Ringkasan Eksekutif
Provinsi Kalimantan Selatan berpotensi menghadapi berbagai bencana karena letaknya secara geologis dan klimatologis yang rentan. Terdapat 12 jenis bencana utama yang diidentifikasi, antara lain banjir, banjir bandang, cuaca ekstrem, gelombang ekstrem dan abrasi, gempabumi, kebakaran hutan dan lahan, kekeringan, tanah longsor, tsunami, epidemi dan wabah penyakit, kegagalan teknologi, dan pandemi COVID-19.
Latar Belakang
Dokumen ini dibuat untuk memberikan gambaran menyeluruh risiko bencana yang dihadapi Provinsi Kalimantan Selatan dengan mengidentifikasi tingkat ancaman, kerentanan, dan kapasitas penanggulangan bencana. Hal ini didasarkan pada peraturan yang berlaku, termasuk Perka BNPB No. 2 Tahun 2012, untuk menjadi dasar dalam kebijakan serta perencanaan penanggulangan bencana di tingkat provinsi.
Metodologi
Metode kajian risiko bencana meliputi tiga aspek utama:
- Bahaya: Identifikasi jenis dan potensi ancaman bencana, misalnya banjir, kekeringan, dan kebakaran hutan/lahan.

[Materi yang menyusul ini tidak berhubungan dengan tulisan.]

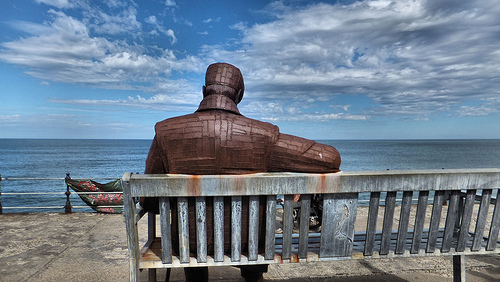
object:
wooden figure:
[141, 61, 344, 282]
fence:
[0, 172, 125, 215]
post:
[62, 170, 73, 214]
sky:
[0, 0, 499, 140]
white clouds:
[0, 0, 499, 141]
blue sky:
[0, 0, 499, 140]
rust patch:
[187, 174, 202, 196]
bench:
[122, 168, 500, 281]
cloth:
[64, 175, 123, 213]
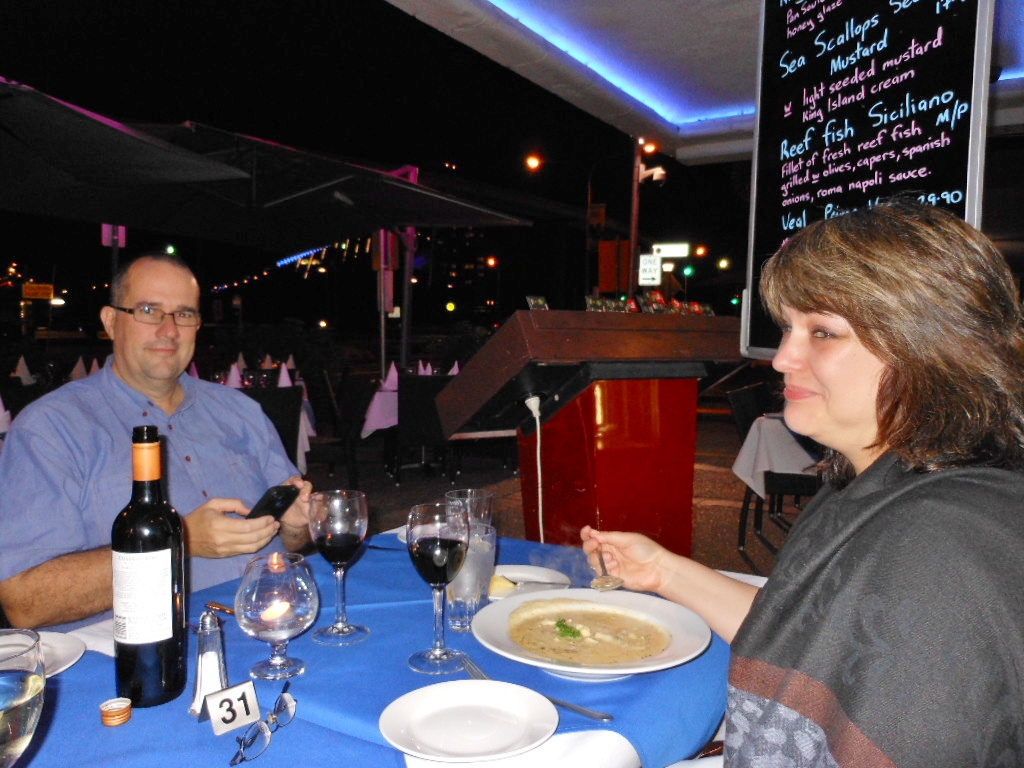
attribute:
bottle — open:
[105, 423, 197, 706]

- Kerentanan: Melihat tingkat kerentanan sosial, ekonomi, fisik, dan lingkungan terhadap setiap jenis bencana.
- Kapasitas: Mengevaluasi kapasitas daerah, termasuk peran kelembagaan, kebijakan, dan kesiapsiagaan masyarakat.
Potensi Bahaya dan Risiko Per Kabupaten
Analisis dilakukan per kabupaten/kota di Provinsi Kalimantan Selatan. Kabupaten dengan risiko banjir tinggi meliputi 11 kabupaten dan 1 kota, sementara risiko banjir bandang tinggi tercatat di 9 kabupaten. Selain itu, risiko tinggi kebakaran hutan/lahan dan cuaca ekstrem juga teridentifikasi di sebagian besar kabupaten.
Rekomendasi Kebijakan
- Rekomendasi Generik: Menekankan pentingnya kebijakan administratif seperti perkuatan kelembagaan, pengembangan sistem informasi, dan pengelolaan logistik untuk bencana.
- Rekomendasi Spesifik: Meliputi langkah mitigasi seperti pengendalian tata ruang dan tindakan untuk mengurangi dampak tiap jenis bencana berdasarkan tingkat kerentanannya di masing-masing wilayah.
Tindak Lanjut dan Monitoring
Dokumen ini berlaku selama lima tahun dan membutuhkan monitoring serta evaluasi berkala (setidaknya setiap dua tahun). Rekomendasi ini juga diselaraskan dengan Rencana Nasional Penanggulangan Bencana (RENAS PB), yang menjadi panduan bagi implementasi kebijakan di tingkat kabupaten/kota.